### Task set
(A) In the notebook excerpt on Python data structures, restate the paragraph beginning "Note: It's really important" in one shorter sentence, keeping its main points.
(B) In the notebook excerpt on Python data structures, which category does the table give for Heapq?
(C) From the notebook excerpt on Python data structures, copy the part starting at "print(t[0])" and ending at "recent call last)".

### Passage provided
━━━━━━━━━━━━━━━━━━━━

The following magics will reload all modules before executing a new line and help make sure you follow PEP8 code style.

In [1]:
%load_ext autoreload
%autoreload 2

%load_ext pycodestyle_magic
%pycodestyle_on

Common Data Structures

Data Structure Category Definition
ChainMap Dictionary-like list of dictionaries
Counter Dictionary-like keeping track of the most occurring elements
Defaultdict Dictionary-like dictionary with a default value
OrderedDict Dictionary-like a dictionary where insertion order matters
Dqueue List-like the double ended queue (doubly linked list)
Heapq List-like the ordered list
NamedTuple Tuple-like tuples with field names
Enum Other a group of constants

... and many more

Note: It's really important to know how to READ THE DOCS to check the runtimes of operations, common usage cases, etc. Take some time now and familiarize yourself with them.

Tuples

Tuple are immutable groupings (BUT they can contain mutable types)

my_tuple = ()

Create tuples

In [87]:
my_tuple = ()
type(my_tuple)
Out[87]:
tuple
In [1]:
t = 1111, 22222, 'papapap!'
print(type(t))
print(t[0])
<class 'tuple'>
1111
In [94]:
# Nested tuples
u = t, (1, 2, 3, 4, 5)
u
Out[94]:
((1111, 22222, 'papapap!'), (1, 2, 3, 4, 5))
In [52]:
# Tuples are immutable
t[0] = 88888
---------------------------------------------------------------------------
TypeError                                 Traceback (most recent call last)
<ipython-input-52-9e19cce22619> in <module>
      1 # Tuples are immutable:
----> 2 t[0] = 88888

TypeError: 'tuple' object does not support item assignment
In [95]:
# but they can contain mutable objects
v = ([1, 2, 3], [3, 2, 1])
print(v)

v[0][0] = 0
print(v)
([1, 2, 3], [3, 2, 1])
([0, 2, 3], [3, 2, 1])

Lists

A list is just a mutable collection of items

my_list = []

Create and modify lists

In [2]:
doubles = []
for x in range(10):
    doubles.append(x*2)
print(doubles)

━━━━━━━━━━━━━━━━━━━━

### Data provided

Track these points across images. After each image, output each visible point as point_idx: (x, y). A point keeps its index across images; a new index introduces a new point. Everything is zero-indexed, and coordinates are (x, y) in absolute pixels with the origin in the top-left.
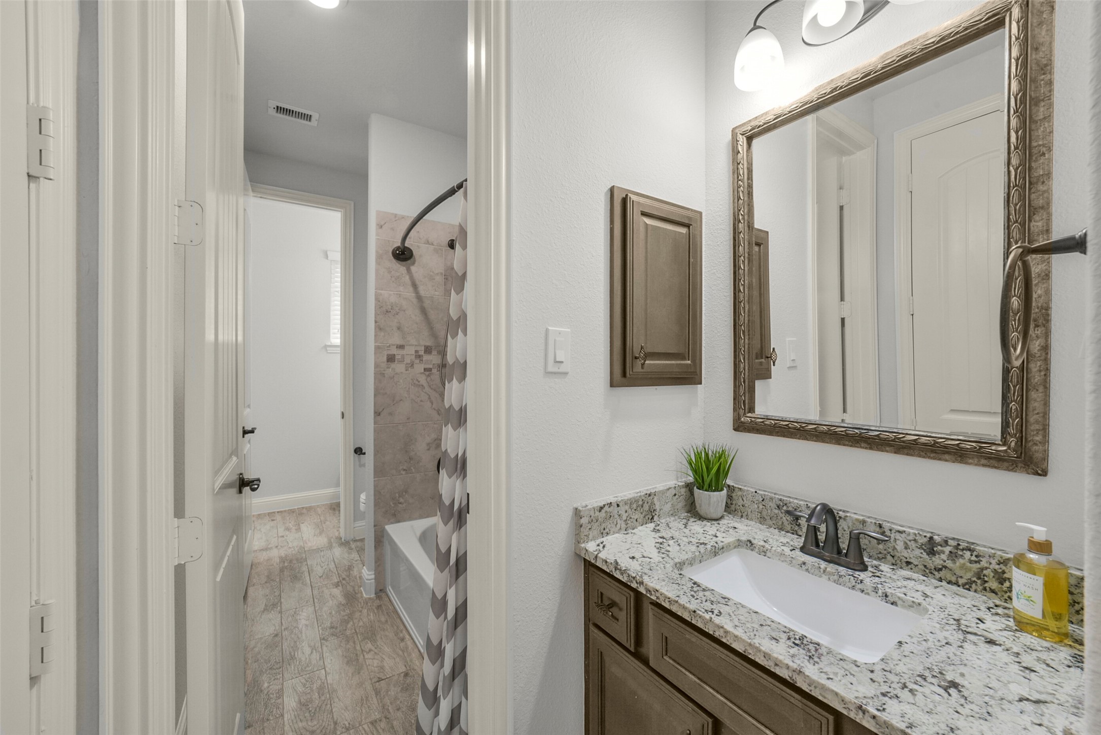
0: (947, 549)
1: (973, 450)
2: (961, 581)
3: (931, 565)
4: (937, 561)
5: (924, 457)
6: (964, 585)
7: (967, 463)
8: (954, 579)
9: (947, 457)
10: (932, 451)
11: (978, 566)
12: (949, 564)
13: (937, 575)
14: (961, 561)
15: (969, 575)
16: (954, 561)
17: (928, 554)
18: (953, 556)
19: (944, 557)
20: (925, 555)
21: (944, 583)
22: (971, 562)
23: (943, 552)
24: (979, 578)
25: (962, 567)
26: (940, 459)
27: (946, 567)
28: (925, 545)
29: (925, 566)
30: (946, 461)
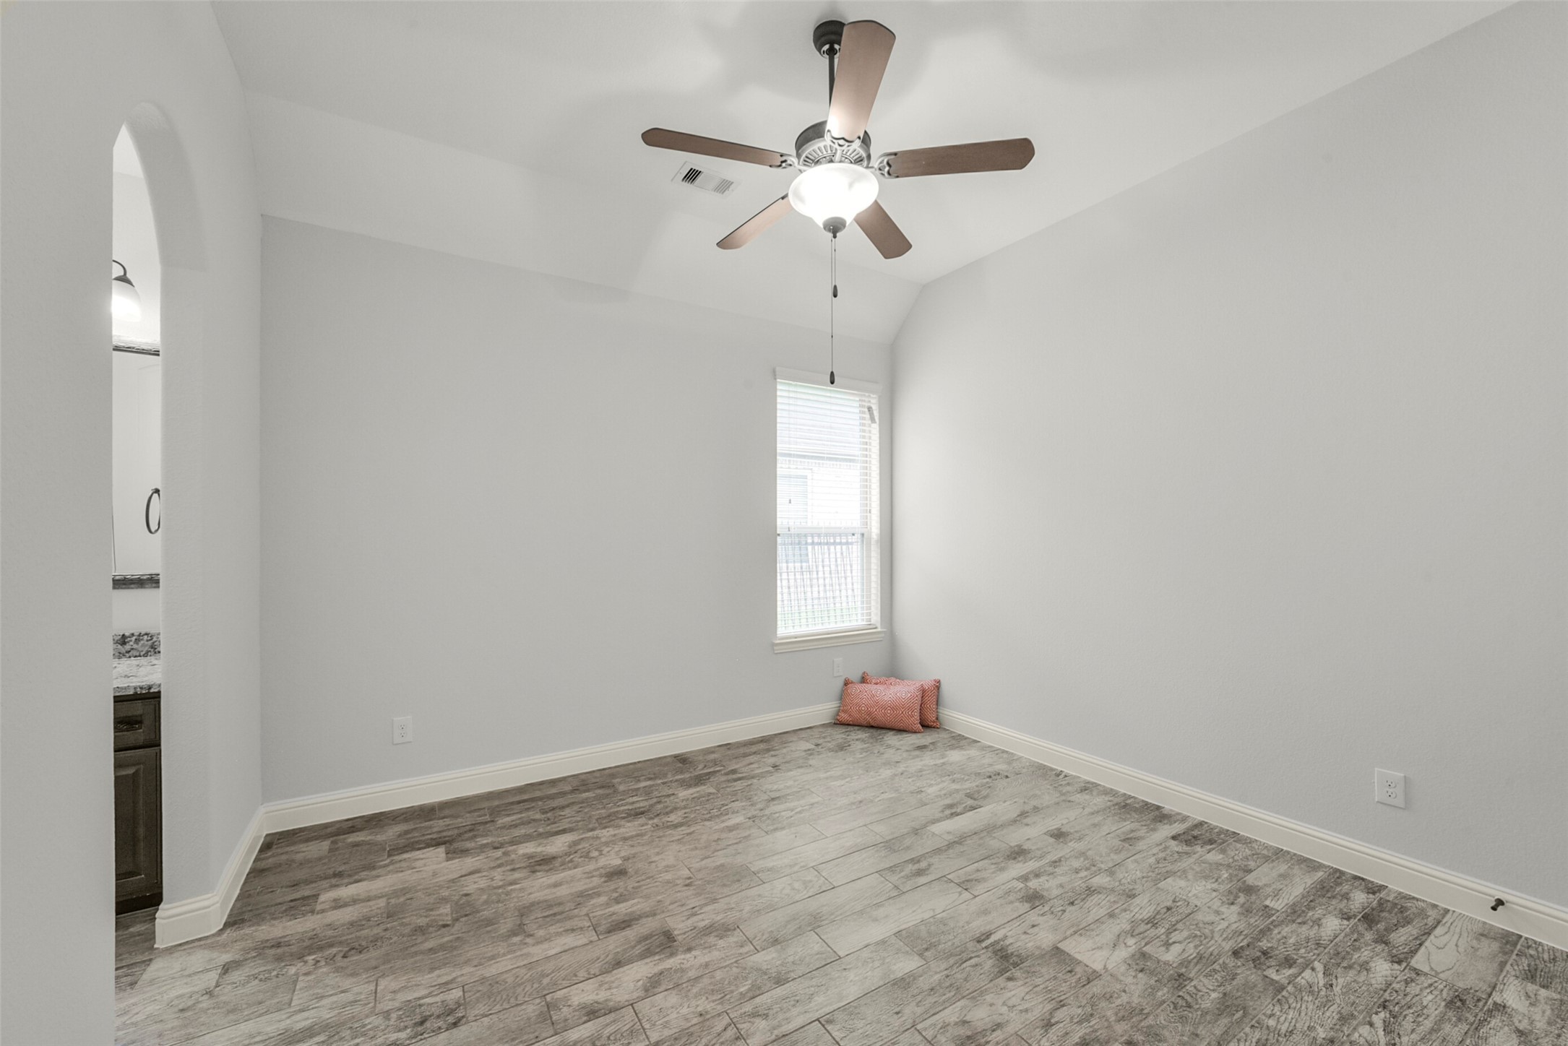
0: (134, 638)
1: (148, 579)
2: (142, 654)
3: (123, 651)
4: (128, 647)
5: (118, 589)
6: (144, 656)
7: (145, 588)
8: (138, 654)
9: (132, 586)
10: (124, 584)
11: (151, 641)
12: (135, 646)
13: (127, 655)
14: (142, 642)
15: (146, 649)
16: (138, 644)
17: (121, 645)
18: (137, 641)
19: (131, 643)
20: (119, 646)
21: (132, 658)
22: (147, 641)
23: (131, 641)
24: (152, 648)
25: (143, 645)
26: (128, 588)
27: (132, 649)
28: (119, 640)
29: (120, 653)
30: (132, 588)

━━━━━━━━━━━━━━━━━━━━

### Task-by-task results
(A) Read the docs to learn the runtimes of operations and common uses, and get familiar with them now.

(B) List-like

(C)
print(t[0])
<class 'tuple'>
1111
In [94]:
# Nested tuples
u = t, (1, 2, 3, 4, 5)
u
Out[94]:
((1111, 22222, 'papapap!'), (1, 2, 3, 4, 5))
In [52]:
# Tuples are immutable
t[0] = 88888
---------------------------------------------------------------------------
TypeError                                 Traceback (most recent call last)